だから、いつもと同じように返した。そうすれば、腹を立てて俺から離れていくか、興味を失うか、いつものようにそんな反応が帰ってくると思った。だが、そいつは...確か安堂月華とかいう名前だった気がするその女は、そのどちらとも違う反応を示した。

「何が言いてぇんだ?」

『え!や、あの。』

突き放すように答えた俺に、それまで以上に向けられる感情。それは、怒りや敵意のようなより突き刺さるような不快感の強いものではなく、それまでにも受けていた、不安や心配、刺さるというよりは重いとか、鬱陶しいとかそういう類のものだった。まあ、不快であることに変わりはないが。体を起こしながら少し睨むように視線を向けながら言えば、狼狽える女。だが目に見えてビクつくというよりは、ただ言葉を探しているような感じに見える。

『えっと、ホント、違ってたらごめんね?』

「だから、言いてえことがあるならさっさと言え。」

『うっ、はい。...影浦くん、悩みとかある?困ってることとか、ない?』

「は...?」

今度は首ごと、結局身を起こして思わず顔そちらに向けて尋ね返す。はっきり言って意味がわからねぇ。どういう流れで、そんな質問になんだよ。
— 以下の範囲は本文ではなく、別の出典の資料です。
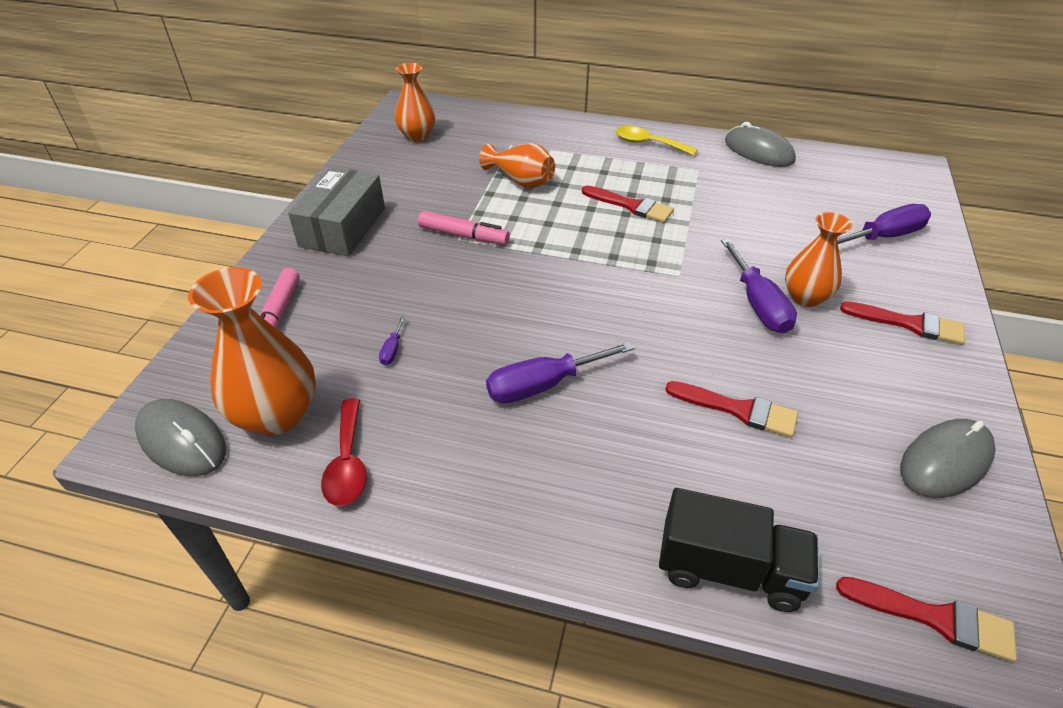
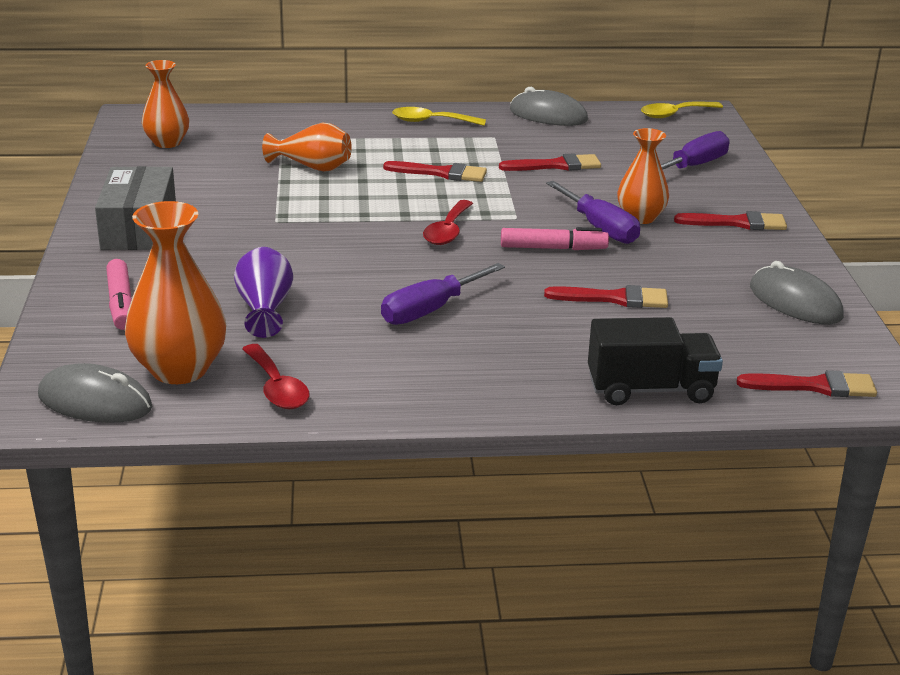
camera: 20 degrees left, 15 degrees down
(392, 350) = (264, 309): purple screwdriver -> purple vase
(464, 236) = (279, 218): pink marker -> pink marker (553, 248)
(606, 280) = (447, 231): none -> red spoon
(743, 213) = (556, 165): none -> red brush
(884, 167) = (674, 114): none -> yellow spoon
(945, 461) = (795, 302): grey mouse -> grey mouse turned 75 degrees counterclockwise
『な、ないならいいんだ!変なこと聞いてごめん。ただ、そういうのあるなら、話だけなら聞けるかなって。いや、でも、そもそも急にこんなこと言っても話せることなんてないよね!ごめん、ホント、』

「お前、何言ってやがる?つーか、勝手にベラベラ喋んな。意味わかんね。」

『...ごめん。忘れて。』

突然饒舌になったそいつは、何度目かの謝罪を口にしてから急に押し黙った。結局何が言いたいか俺には分からないが、気まぐれに聞いたという風でもなかった。なんかすげーモヤモヤする。

「別に怒ってねーから。」

『...え?』

「単純に、お前が何言いてえのかわかんねぇ。別に俺は特に何もねぇのに、お前がそう思った理由はなんだ?」

『あー…、えっと、』

自分が聞いておきながら、俺が尋ねれば困ったように言葉を濁すこいつに苛立ちが募る。